L’absence de Harvey Elliott pour le choc de vendredi soir entre Aston Villa et Liverpool, son club d’origine, n’est pas une surprise. Même si les règlements l’avaient autorisé à jouer, Unai Emery aurait sans doute laissé le jeune milieu de terrain sur le banc. Ce choix n’a rien à voir avec une volonté de le ménager avant la finale de la Ligue Europa contre Fribourg. La réalité est purement comptable : Harvey Elliott n’a plus foulé une pelouse depuis le mois de mars car une seule apparition supplémentaire activerait une option d’achat obligatoire de 35 millions de livres (environ 46 millions de dollars). Une somme que les dirigeants de Birmingham refusent catégoriquement de débourser.

La saison du jeune Anglais s’est achevée prématurément, pour autant qu’elle ait vraiment commencé. Très vite, Unai Emery a tranché : l’attaquant polyvalent ne correspondait pas à sa vision tactique. Si son retour à Anfield cet été ne fait aucun doute, son avenir chez les Reds reste tout aussi incertain, Arne Slot ne semblant pas non plus compter sur lui. Retour sur une trajectoire brisée pour celui qui incarnait l’un des plus grands espoirs du football britannique.

Le mea culpa de Klopp

Au moment de faire ses adieux à Liverpool en mai 2024, Jürgen Klopp avait partagé un sentiment de culpabilité inhabituel. Interrogé sur ses éventuels remords, le technicien allemand avait admis : « Si je dois avoir un regret, c’est de ne pas avoir offert plus de temps de jeu à Harvey. »
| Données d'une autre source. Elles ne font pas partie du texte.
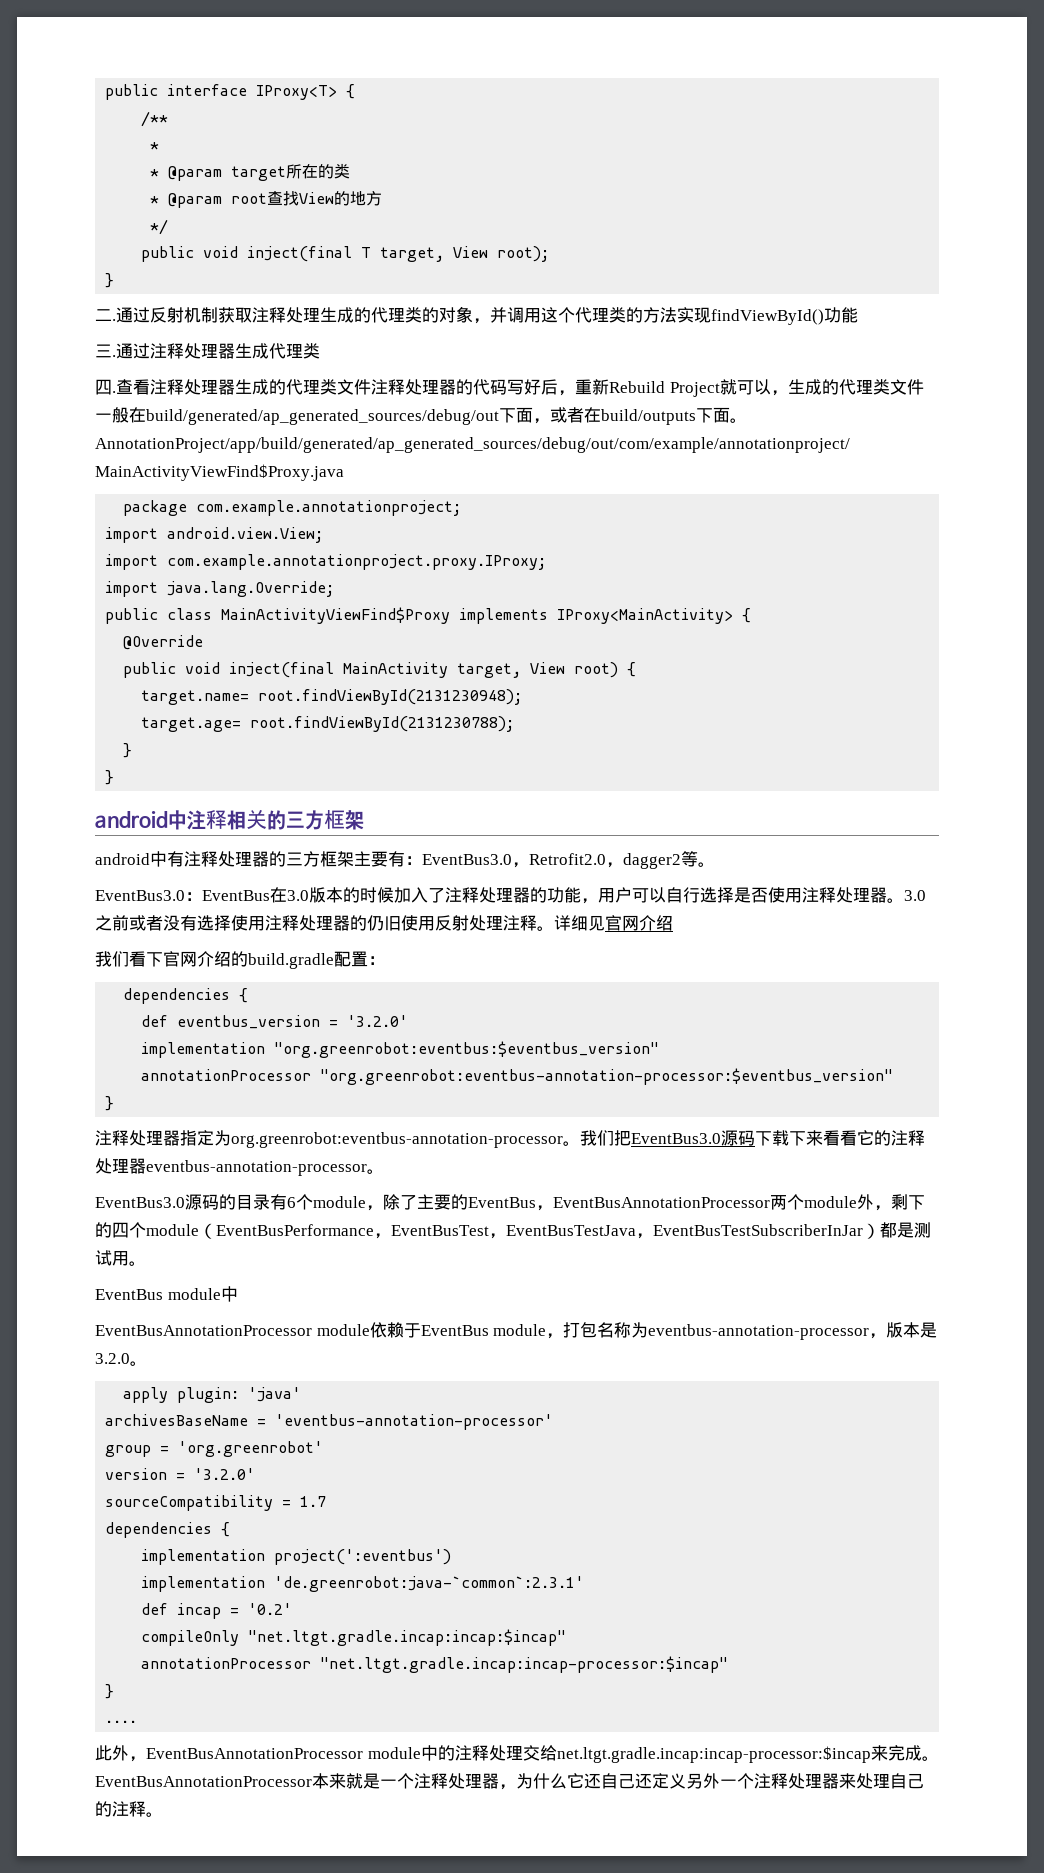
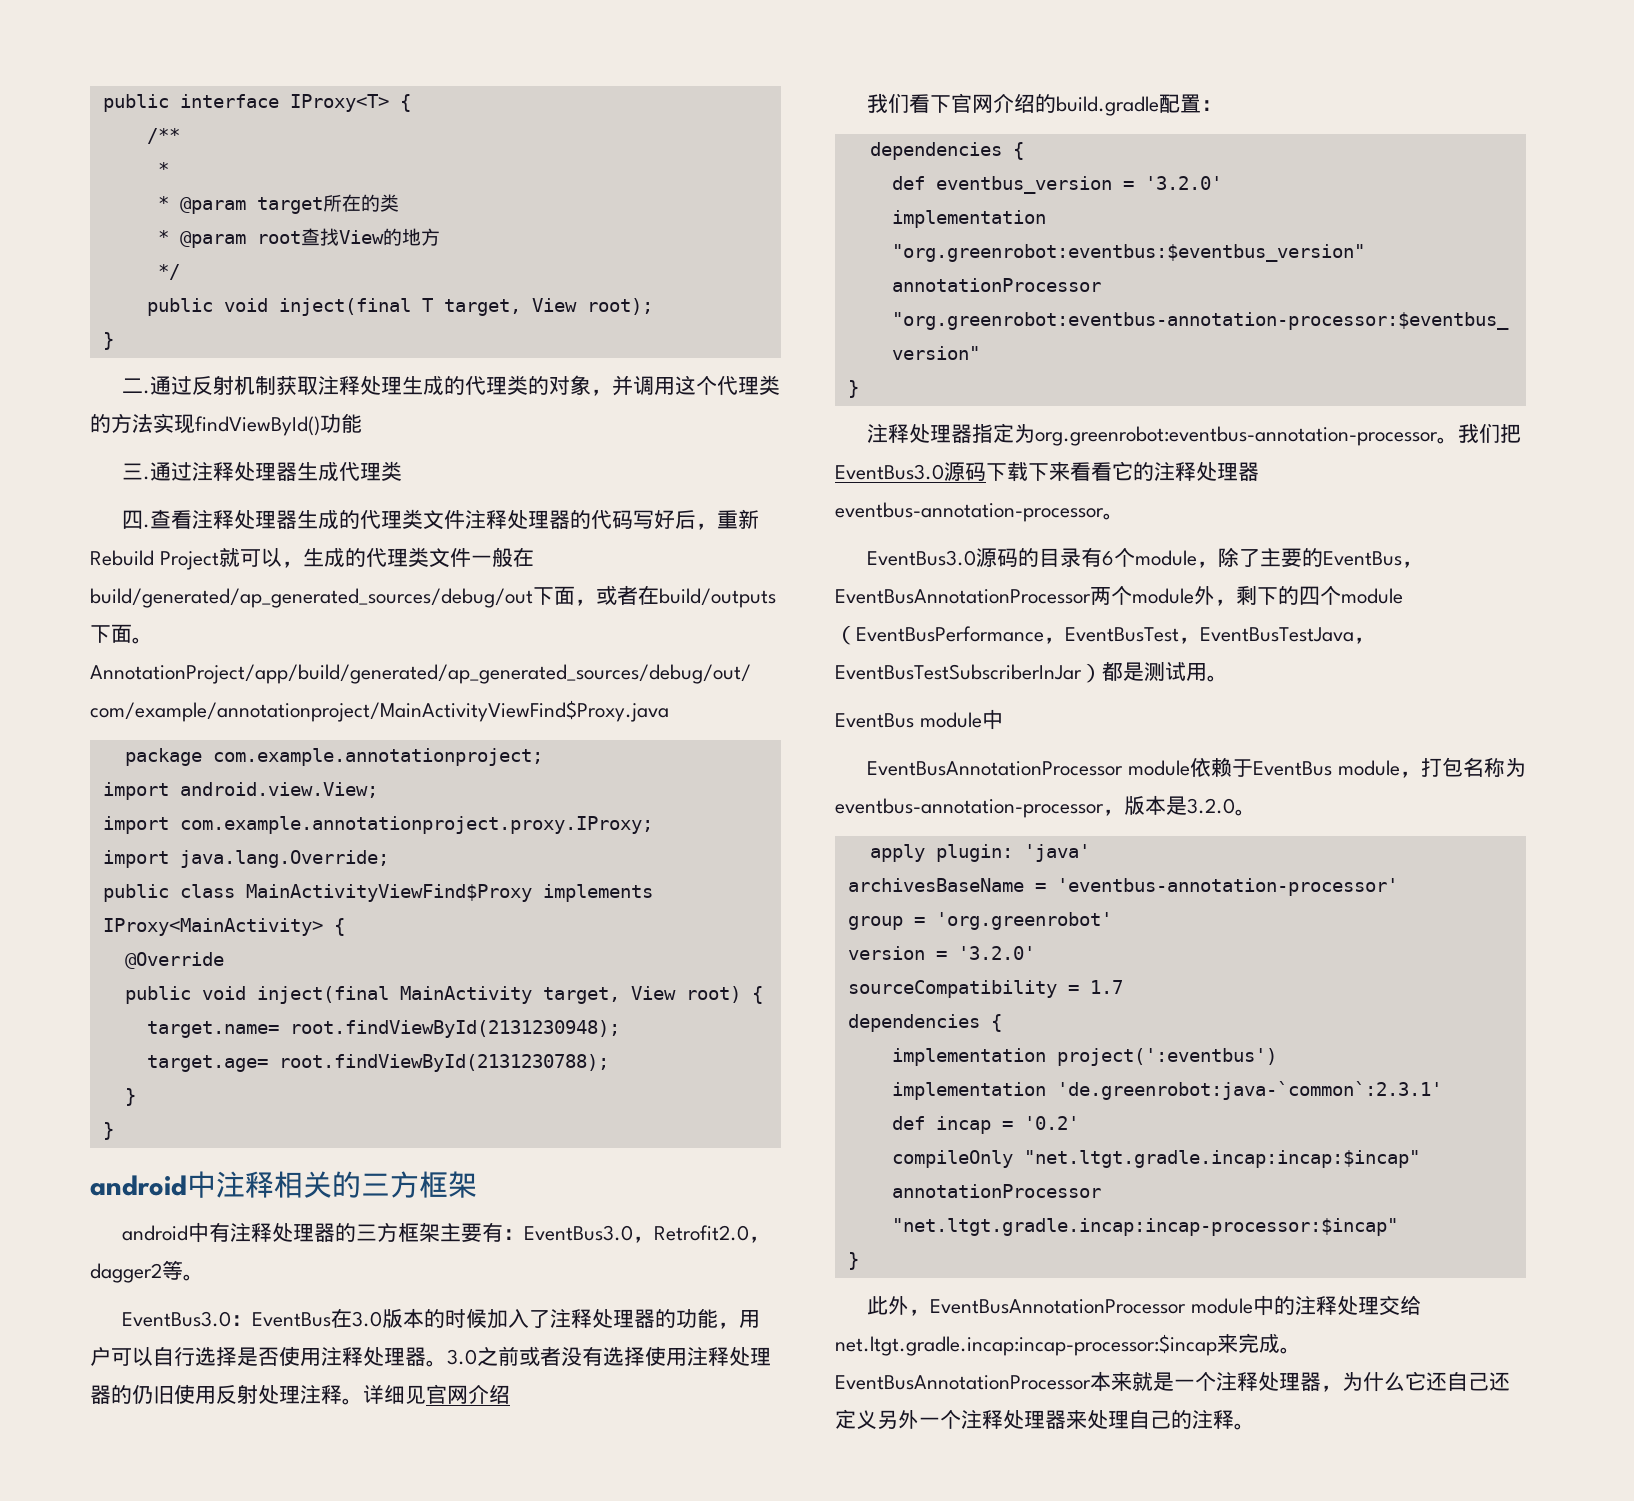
[105,1720,138,1723] // .... -> (859, 1261) none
Pourtant, le joueur avait été étincelant en début d’année, palliant avec brio les nombreuses blessures au sein de l’effectif. Mais le retour des cadres l’avait relégué au second plan. Malgré cela, Harvey Elliott conserve une admiration sans borne pour son ancien mentor, se disant éternellement reconnaissant envers celui qui lui a permis de réaliser son rêve d’enfant sous les couleurs de Liverpool.

Un mirage sous Arne Slot

À l’aube de l’exercice 2024-2025, tous les voyants semblaient pourtant au vert. Fort d’une saison à 53 matchs, le joueur de 21 ans paraissait taillé pour le poste de numéro 10 dans le nouveau schéma tactique de Arne Slot. Ses prestations lors de la tournée estivale aux États-Unis, notamment contre Arsenal, avaient séduit le staff technique.

Cependant, la compétition officielle a rapidement douché ses espoirs. Cantonné à quelques minutes de jeu en début de championnat, il a ensuite été victime d’une fracture du pied lors d’un rassemblement avec les espoirs anglais. Pendant son absence, Dominik Szoboszlai s’est imposé comme une pièce maîtresse et Mohamed Salah est resté intouchable sur le flanc droit. À son retour, Harvey Elliott n’était plus qu’un luxe dont Liverpool pouvait se passer, surtout avec l’arrivée imminente de Florian Wirtz.

L’erreur stratégique du prêt

Désigné meilleur joueur de l’Euro Espoirs 2025, Harvey Elliott était pourtant courtisé. Le RB Leipzig s’était manifesté, mais c’est finalement Aston Villa qui a raflé la mise dans les derniers instants du mercato, acceptant des conditions contractuelles qui allaient s’avérer empoisonnées. L’option d’achat automatique après dix rencontres s’est transformée en piège financier.

Le malaise est devenu flagrant dès sa troisième titularisation, lorsqu’il fut remplacé à la mi-temps d’un match contre Fulham. Depuis, sa présence sur le terrain est devenue un risque financier que Aston Villa n’est plus prêt à prendre, en raison des contraintes liées aux règles de rentabilité et de viabilité (PSR) de la Premier League.

Un imbroglio administratif coûteux

Le directeur sportif de l’époque, Monchi, est pointé du doigt pour avoir recruté un profil dont Unai Emery ne voulait pas réellement. En février, l’entraîneur espagnol a même révélé que le club avait tenté, en vain, de renégocier les termes du prêt avec Liverpool pour supprimer la clause d’achat. Les dirigeants des Reds sont restés inflexibles, refusant de payer pour les erreurs de gestion de leurs homologues.

Au milieu de cette guerre d’intérêts, c’est la progression de Harvey Elliott qui est sacrifiée. Alors qu’il visait une place pour la Coupe du monde 2026, le milieu de terrain se retrouve dans une impasse totale. Arne Slot, de son côté, botte en touche concernant une éventuelle réintégration, soulignant simplement que le joueur a trop peu joué ces deux dernières années. Le salut pourrait venir d’un regain d’intérêt du RB Leipzig, mais en attendant, ce passage à Aston Villa restera comme le mouvement le plus préjudiciable de la saison pour la carrière d’un jeune talent.